По пути в Новгород заскочил в Беловодье Нащока. В двух сотнях вёрст на заход стучали топоры, – княжич молодой ставил город во славу свою, – Ярославль. Без Давыда Нащоки то дело не сладилось бы, видимо. Давно уж чуял Давыд за кем сила будет, чьей стороны держаться; не тихонького себеумного приёмыша Святополка, не набожных любимцев княжьих Бориса и Глеба, а этого нерослого хромого Ярослава, супротивника отцова…
Теперь вот сидел огрузневший Нащока, на стол навалившись, цедил смородишный квас, отдувался от ярославского затяжного пированья… Взгляд бесцельно блуждал по горнице, пока не наткнулся на Улиту с Анастасией за кроснами.
– Сколь ладна у вас дочи выросла; кажись, давно ли в зыбке видал, – путал что-то Нащока,– ныне уж невеста.

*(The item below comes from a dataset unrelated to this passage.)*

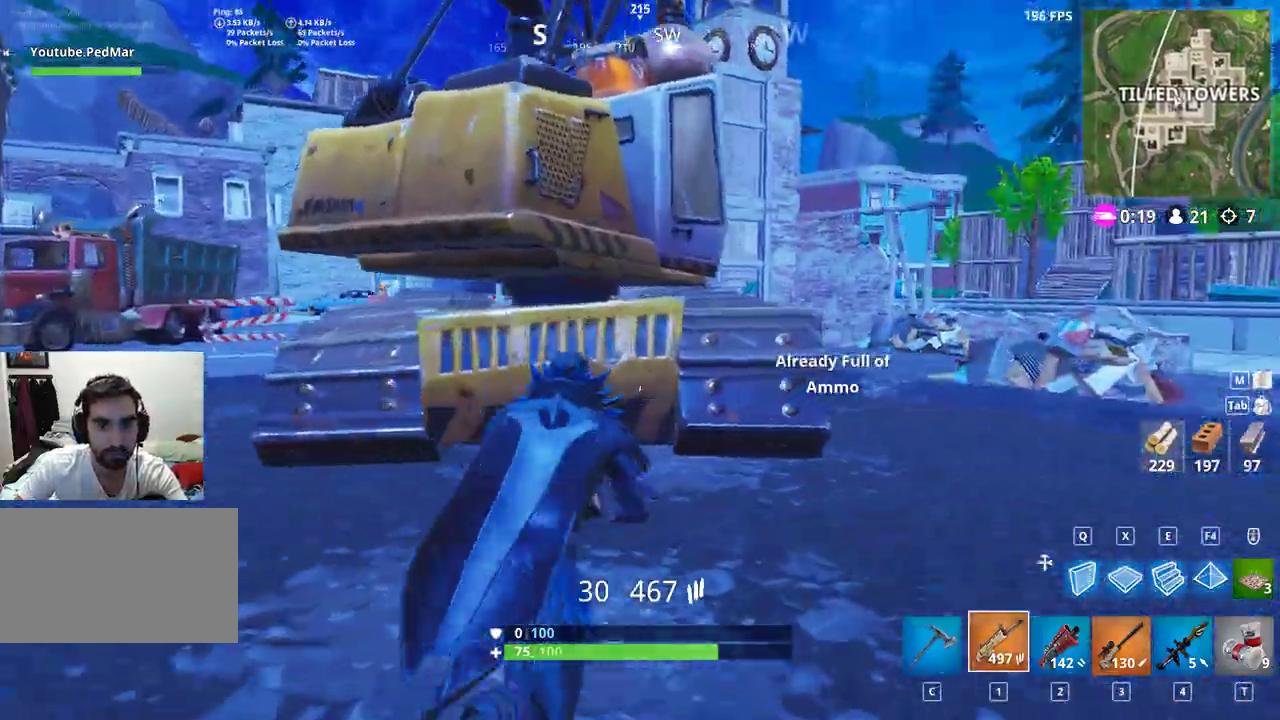
{"keys": ["shift", "w"], "mouse": [], "events": [[33, "d", "up"], [67, "space", "down"], [167, "space", "up"]]}
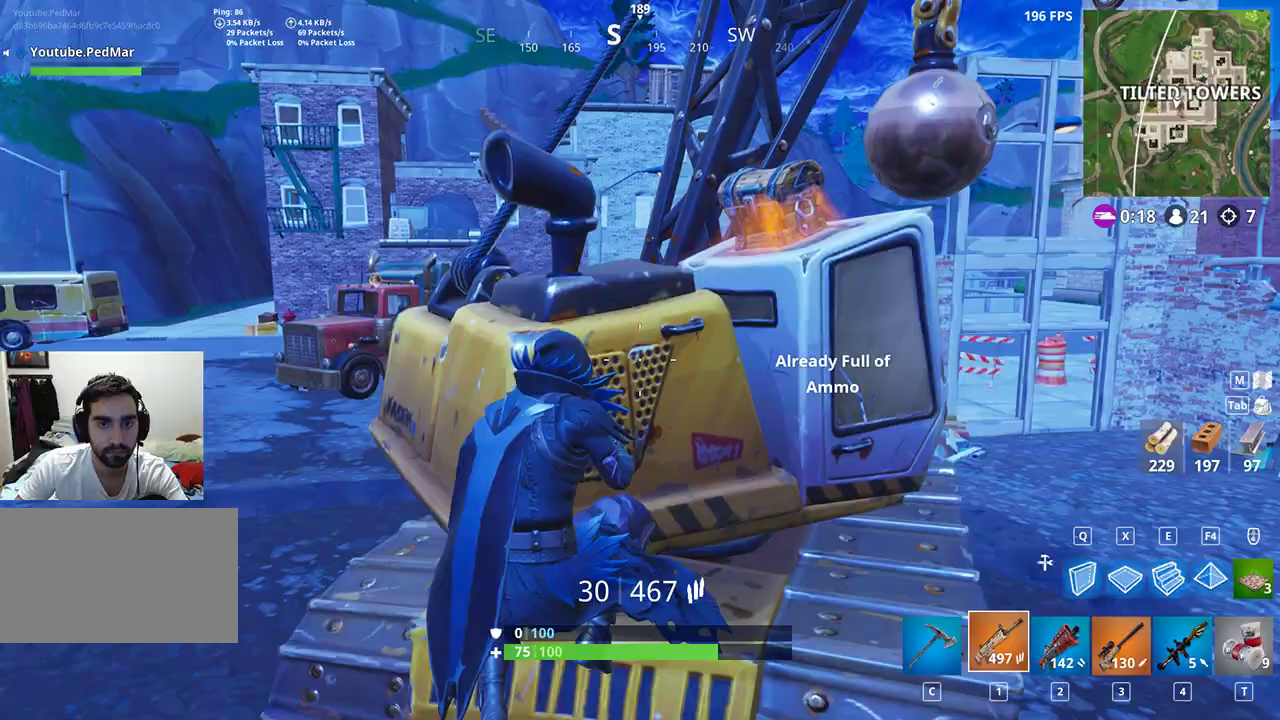
{"keys": ["shift", "w"], "mouse": [], "events": []}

И родинка у ей; у мурян, ежели у девки родинка, то самый цвет у них.
Не поглянулись что-то Улите ни взгляд Нащоки, ни слова его; мигом сыскала заделье во дворе себе и Насте.
– …Соплива ещё невеста; ей бы в ляльки тешиться. – Илья не принял разговора всерьёз.
– Чего там, ещё три лета, оглянуться не поспеешь; а что б нам не сродниться, побратимушка?
– Это ты к чему? Будто у твоего младшего есть сговорёнка?
– Не о нём речь; там всё слажено. Ведомо тебе, сам второй год вдовею; без хозяйки дом – сирота. Сынок, он хоть в женихах состоит, а в разум ещё не вошёл; тоже пригляд требуется.
"Вона чего удумал побратимушка; не в добрый час Настя на глаза попалась… Что бы сказать сразу, – сговорена, мол, уже… А спросил бы: за кого?
– Ну, пора мне, засиделся; в Новгороде поскорее быть… А ты над словом моим подумай; отказу не приму, – считай, мы в сговоре…
В межепорье, как Троицу отгуляли, Илье давыдкину грамотку передали с оказией: к себе зовёт, в Новгород, да велит поспешать…
– Верно, опять своё заведёт. – поопасалась Улита.
– Ништо, отговорюсь как ни то… – Илья и себя успокаивал…
Так негаданно Илья попал на сговор. Не стал Нащока дожидать, как подрастёт невеста малая; скоро высватал во Пскове купецку дочь. Свадьбу сговорили к осени… Ныне другая печаль у Давыдки…
– …Не сказал я тебе, вишь, по весне: сговорёнка Савушкина пропала летось…
– Как так пропала?
– А с подружками в лес пошла по малину, да и сгинула…
– Зверь ли задрал?
– Зверь не зверь, а и косточек не сыскали… Нынче бы другую сосватать, да парнишка, вишь, и слышать о том не желает… А что тебе не сказался, от того, что мыслил себе взять твою дочь…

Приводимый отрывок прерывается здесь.